Grace McLoughlan said she had arrived at hospital emergency departments multiple times over the years, distressed, suicidal and desperately seeking help, only to be turned away.

“Typically, there’s nothing they can do,” she said. “I have been told my safety is my responsibility and been sent home … more suicidal than when I arrived. I’ve been told that there’s just no beds, and they can’t help me.”

The Northcote woman said the recommendation to create crisis respite centres for experiencing a mental health episode gave her hope that people in despair would not be left waiting days in emergency departments.

Ms McLoughlan said such models should mirror Safe Haven Cafe, a community drop-in centre run by St Vincent’s Hospital.

“It’s really underfunded, but they do such a great job with the resources that they have,” she said. “I use that service, I have been there a few times. The staff are so kind and it has kept me out of hospitals and emergency departments. It’s never been a negative experience. I feel safe there.”

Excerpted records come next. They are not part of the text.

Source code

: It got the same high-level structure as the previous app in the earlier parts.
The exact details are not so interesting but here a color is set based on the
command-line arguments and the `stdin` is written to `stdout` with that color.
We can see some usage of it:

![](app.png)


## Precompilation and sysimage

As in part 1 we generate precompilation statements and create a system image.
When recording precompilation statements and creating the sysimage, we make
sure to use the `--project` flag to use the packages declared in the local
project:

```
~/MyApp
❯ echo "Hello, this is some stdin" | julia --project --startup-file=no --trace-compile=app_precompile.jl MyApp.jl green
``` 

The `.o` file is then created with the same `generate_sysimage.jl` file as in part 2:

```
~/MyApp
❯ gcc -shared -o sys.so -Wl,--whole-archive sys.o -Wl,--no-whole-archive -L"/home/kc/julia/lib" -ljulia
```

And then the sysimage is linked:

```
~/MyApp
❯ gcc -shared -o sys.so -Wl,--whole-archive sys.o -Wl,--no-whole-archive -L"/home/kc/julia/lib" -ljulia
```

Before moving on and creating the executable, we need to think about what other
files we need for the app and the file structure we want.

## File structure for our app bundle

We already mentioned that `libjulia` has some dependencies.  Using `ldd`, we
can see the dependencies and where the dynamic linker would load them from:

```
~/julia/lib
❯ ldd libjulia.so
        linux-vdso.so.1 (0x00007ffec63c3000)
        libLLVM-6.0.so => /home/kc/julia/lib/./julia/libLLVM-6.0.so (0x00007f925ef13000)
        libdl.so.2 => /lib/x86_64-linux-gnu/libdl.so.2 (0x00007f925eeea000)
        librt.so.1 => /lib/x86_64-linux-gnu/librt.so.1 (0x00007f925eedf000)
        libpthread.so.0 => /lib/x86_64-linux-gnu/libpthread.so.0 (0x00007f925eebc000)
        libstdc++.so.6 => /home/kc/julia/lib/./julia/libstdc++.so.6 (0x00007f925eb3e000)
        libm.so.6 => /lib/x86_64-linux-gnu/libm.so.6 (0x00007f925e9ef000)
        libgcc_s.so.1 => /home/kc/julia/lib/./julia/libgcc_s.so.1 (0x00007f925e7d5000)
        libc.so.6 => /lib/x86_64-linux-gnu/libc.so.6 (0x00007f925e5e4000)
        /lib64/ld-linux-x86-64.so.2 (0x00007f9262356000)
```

The Andrews government pledged to implement all the recommendations of the royal commission, which also recommended that wherever possible, the emergency response to urgent mental health crises should be led by medical professionals instead of police.

“If your readers think about where they would want to be on the worst day of their life, you want a friendly set up with comfy chairs and a coffee table, and someone there to sit with you and listen with empathy.”

This would result in triple-0 calls involving mental health crises to be diverted to Ambulance Victoria, and any response led by paramedics, instead of police.

Often these crises came about because the system had done a poor job of helping people before their mental health deteriorated, a phenomenon described as the “missing middle”.

Doctor James Antoniadis, of the Royal Australian College of General Practitioners, said it was this group of people with moderate to severe depression and other mental health conditions that accounted for the most suicides, because they were the largest.

“There are a lot of situations where people are in desperate need. They go to EDs and there is nowhere for them to go, and then they are discharged,” Dr Antoniadis said.

“It’s like a merry-go-round, unfortunately people ending up falling off the merry-go-round.”

The new safe spaces and crisis respite facilities would be set up in collaboration with a new agency made up of people with personal experience of mental health crisis or distress.

Dr Antoniadis said he hoped they would look more like community health centres, staffed by people trained in mental health emergencies, including psychiatrists, specialist nurses, psychologists and GPs.

He said they should also include beds for people who needed longer-term care.

“Hopefully those facilities are more like a hotel than a mental health asylum,” he said.